Supplied entries

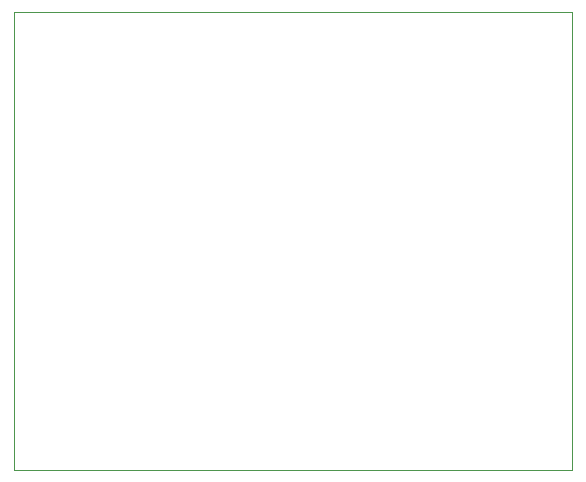
<source format=gm1>
G04 #@! TF.GenerationSoftware,KiCad,Pcbnew,6.0.2+dfsg-1*
G04 #@! TF.CreationDate,2022-08-15T17:06:07+10:00*
G04 #@! TF.ProjectId,patch-antenna,70617463-682d-4616-9e74-656e6e612e6b,1*
G04 #@! TF.SameCoordinates,Original*
G04 #@! TF.FileFunction,Profile,NP*
%FSLAX46Y46*%
G04 Gerber Fmt 4.6, Leading zero omitted, Abs format (unit mm)*
G04 Created by KiCad (PCBNEW 6.0.2+dfsg-1) date 2022-08-15 17:06:07*
%MOMM*%
%LPD*%
G01*
G04 APERTURE LIST*
G04 #@! TA.AperFunction,Profile*
%ADD10C,0.050000*%
G04 #@! TD*
G04 APERTURE END LIST*
D10*
X105900000Y-73620000D02*
X153140000Y-73620000D01*
X153140000Y-73620000D02*
X153140000Y-112440000D01*
X153140000Y-112440000D02*
X105900000Y-112440000D01*
X105900000Y-112440000D02*
X105900000Y-73620000D01*
M02*

</source>
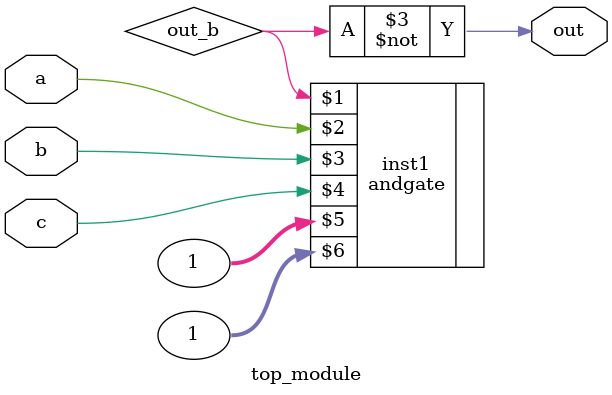
<source format=v>
module top_module (input a, input b, input c, output out);//

    //andgate inst1 ( a, b, c, out );
    wire out_b;
    andgate inst1(out_b, a, b, c, 1, 1);
    assign out = ~out_b;

endmodule

</source>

Required work
Only what runs from the line containing "X153140000Y-112440000D01*" through the end of the entries above should be extracted, exactly and without pictures.

Exercise result
X153140000Y-112440000D01*
X153140000Y-112440000D02*
X105900000Y-112440000D01*
X105900000Y-112440000D02*
X105900000Y-73620000D01*
M02*

</source>
<source format=v>
module top_module (input a, input b, input c, output out);//

    //andgate inst1 ( a, b, c, out );
    wire out_b;
    andgate inst1(out_b, a, b, c, 1, 1);
    assign out = ~out_b;

endmodule

</source>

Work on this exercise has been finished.